Il y a, en effet, dans cette question de l’adoucissement des mœurs, deux ordres de sensibilités en jeu : la sensibilité purement physique et la sensibilité imaginative.
Elles ont augmenté parallèlement ; mais c’est la seconde, peut-être, qui a joué le rôle le plus actif. Nous sommes plus faibles encore devant la souffrance imaginée que devant la souffrance réelle ; mais cette double faiblesse a une origine unique : l’exagération de la sensibilité physique.
Les Chinois pratiquent encore des supplices affreusement raffinés : l’écorchement, l’arrachement des ongles, la mutilation progressive des membres. Pourquoi ? C’est non seulement que leurs criminels peuvent supporter de tels supplices, mais encore que des supplices moindres leur seraient indifférents.
L’évolution des supplices, dans l’histoire de la civilisation, est en rapport étroit avec l’évolution de la sensibilité. Les hommes du quinzième siècle n’étaient pas plus cruels que nous : ils avaient les nerfs moins délicats, voilà tout. Mais, surtout, ils avaient moins de sensibilité imaginative. Ils ne se représentaient pas les faits douloureux avec une réalité suffisante pour en souffrir d’avance ; et le fait douloureux lui-même retentissait moins longuement et moins profondément dans leur système nerveux.

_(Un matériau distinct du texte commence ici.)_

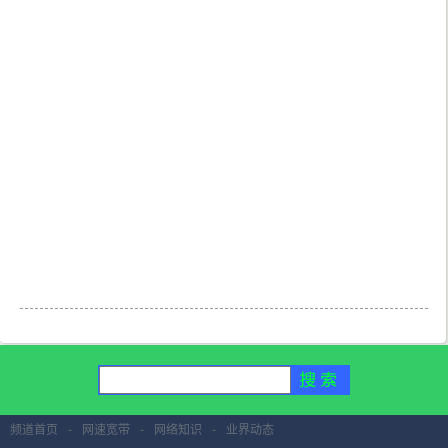
频道首页
-
网速宽带
-
网络知识
-
业界动态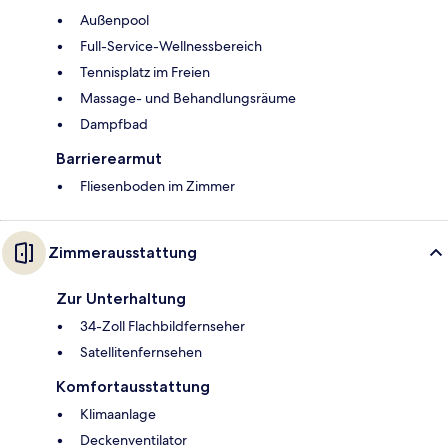
Außenpool
Full-Service-Wellnessbereich
Tennisplatz im Freien
Massage- und Behandlungsräume
Dampfbad
Barrierearmut
Fliesenboden im Zimmer
Zimmerausstattung
Zur Unterhaltung
34-Zoll Flachbildfernseher
Satellitenfernsehen
Komfortausstattung
Klimaanlage
Deckenventilator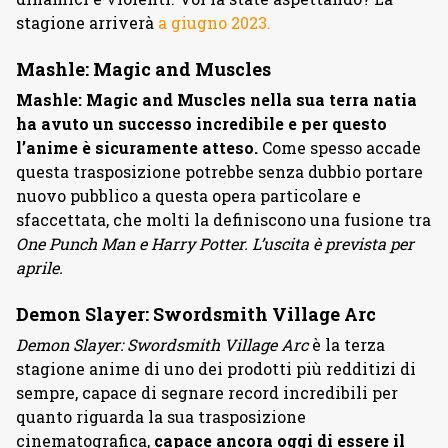
stagione arriverà
a giugno 2023.
Mashle: Magic and Muscles
Mashle: Magic and Muscles nella sua terra natia
ha avuto un successo incredibile e per questo
l’anime è sicuramente atteso.
Come spesso accade
questa trasposizione potrebbe senza dubbio portare
nuovo pubblico a questa opera particolare e
sfaccettata, che molti la definiscono una fusione tra
One Punch Man e Harry Potter. L’uscita è prevista per
aprile.
Demon Slayer: Swordsmith Village Arc
Demon Slayer: Swordsmith Village Arc
è la terza
stagione anime di uno dei prodotti più redditizi di
sempre, capace di segnare record incredibili per
quanto riguarda la sua trasposizione
cinematografica,
capace ancora oggi di essere il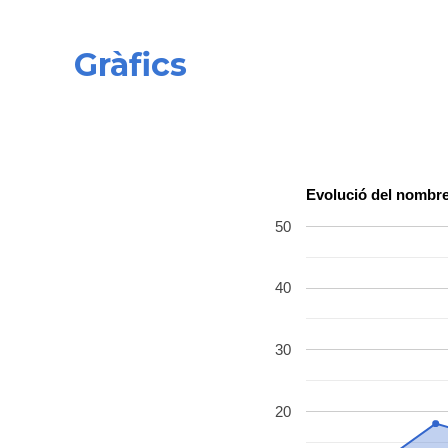
Gràfics
Evolució del nombre
50
40
30
20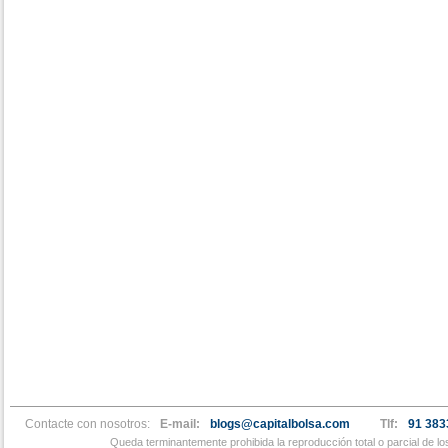
Contacte con nosotros:
E-mail:
blogs@capitalbolsa.com
Tlf:
91 383
Queda terminantemente prohibida la reproducción total o parcial de l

Il suffit de lire quelques anciens procès-verbaux de torture pour se rendre compte de l’insensibilité extraordinaire de certains patients. Assurément, et quelle qu’en soit la cause, la chair humaine, depuis plusieurs siècles, s’est sensibilisée, et pareillement l’imagination humaine.

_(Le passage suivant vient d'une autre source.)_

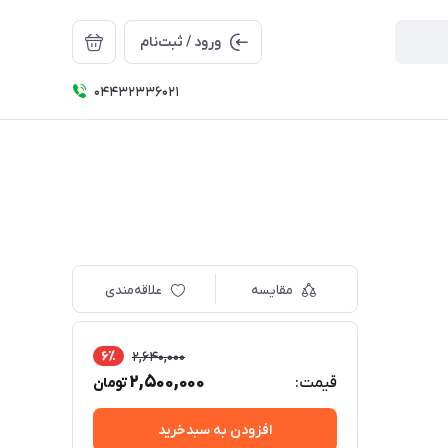
ورود / ثبت‌نام
04432336021
مقایسه
علاقه‌مندی
6٪
2,640,000
2,500,000
قیمت:
تومان
افزودن به سبدخرید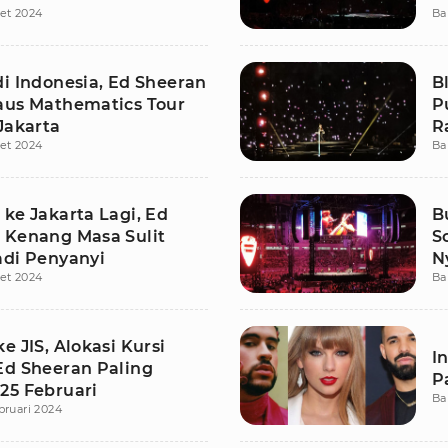
et 2024
Ba
Y
di Indonesia, Ed Sheeran
B
aus Mathematics Tour
P
Jakarta
R
et 2024
Ba
ke Jakarta Lagi, Ed
B
 Kenang Masa Sulit
S
adi Penyanyi
N
et 2024
Ba
e JIS, Alokasi Kursi
I
Ed Sheeran Paling
P
25 Februari
Ba
bruari 2024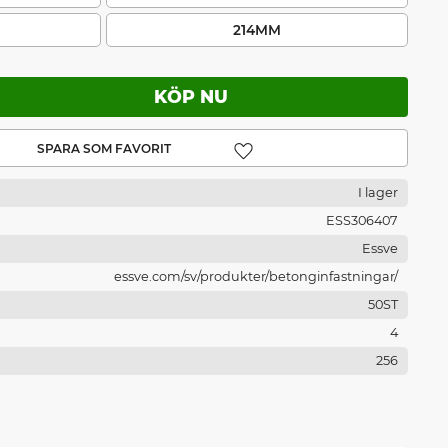
214MM
Lägg till i favoriter
I lager
ESS306407
Essve
essve.com/sv/produkter/betonginfastningar/
50ST
4
256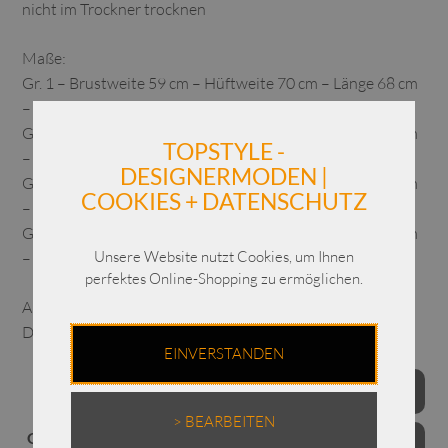
nicht im Trockner trocknen
Maße:
Gr. 1 – Brustweite 59 cm – Hüftweite 70 cm – Länge 68 cm
– Gr. 38/40
Gr. 2 – Brustweite 62 cm – Hüftweite 65 cm – Länge 73 cm
TOPSTYLE -
– Gr. 42/44
DESIGNERMODEN |
Gr. 3 – Brustweite 66 cm – Hüftweite 80 cm – Länge 78 cm
COOKIES + DATENSCHUTZ
– Gr. 44/46
Gr. 4 – Brustweite 70 cm – Hüftweite 85 cm – Länge 83 cm
Unsere Website nutzt Cookies, um Ihnen
– Gr. 48/50
perfektes Online-Shopping zu ermöglichen.
ACHTUNG: UNSER MODEL TRÄGT DEN PULLOVER IN
DER GR. 1!
EINVERSTANDEN
Farben
> BEARBEITEN
Grössen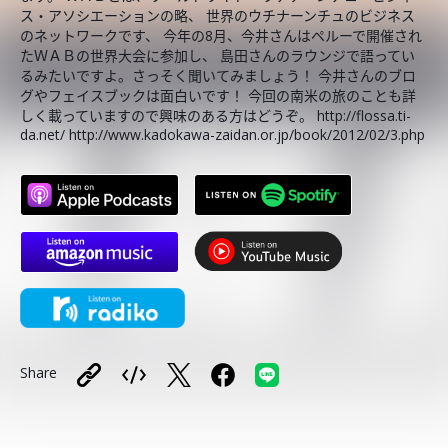
ス・アソシエーションの略、 世界のウチナーンチュのビジネス
のネットワークです、 今年の8月、今井さんはペルーで開催され
たＷＡＢの世界大会に参加し、 島田さんのラウンジで語ってい
るみたいですよ。さっそく聞いてみましょう！ 今井さんのブロ
グやフェイスブックは面白いです！ 今回の南米の旅のことも詳
しく載っていますので興味のある方はどうぞ。 http://flossa.ti-
da.net/ http://www.kadokawa-zaidan.or.jp/book/2012/02/3.php
Share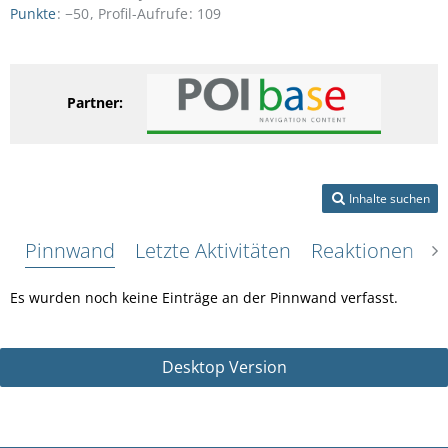
Punkte
−50
Profil-Aufrufe
109
Partner:
Inhalte suchen
Pinnwand
Letzte Aktivitäten
Reaktionen
Ü
Es wurden noch keine Einträge an der Pinnwand verfasst.
Desktop Version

Une langueur s’est répandue sur l’humanité, assez semblable à celle qui, à un certain moment, accabla les Romains. Mais, doués tout de même d’un fond de dureté, c’était par la mort qu’ils échappaient à la souffrance. Nous avons recours aux anesthésiques. Le chloroforme, l’éther, la morphine ont été des agents puissants dans l’évolution de notre sensibilité ; mais ce sont des causes récentes. Il y en a de plus anciennes, qui sont sans doute permanentee ou périodiques. S’il est également difficile de les trouver ou de les imaginer, du moins en voit-on assez clairement les effets. Les mœurs ont pour base et racine la sensibilité. C’est pourquoi il sera plus sérieux de dire, — au lieu de : adoucissement des mœurs, — évolution de la sensibilité.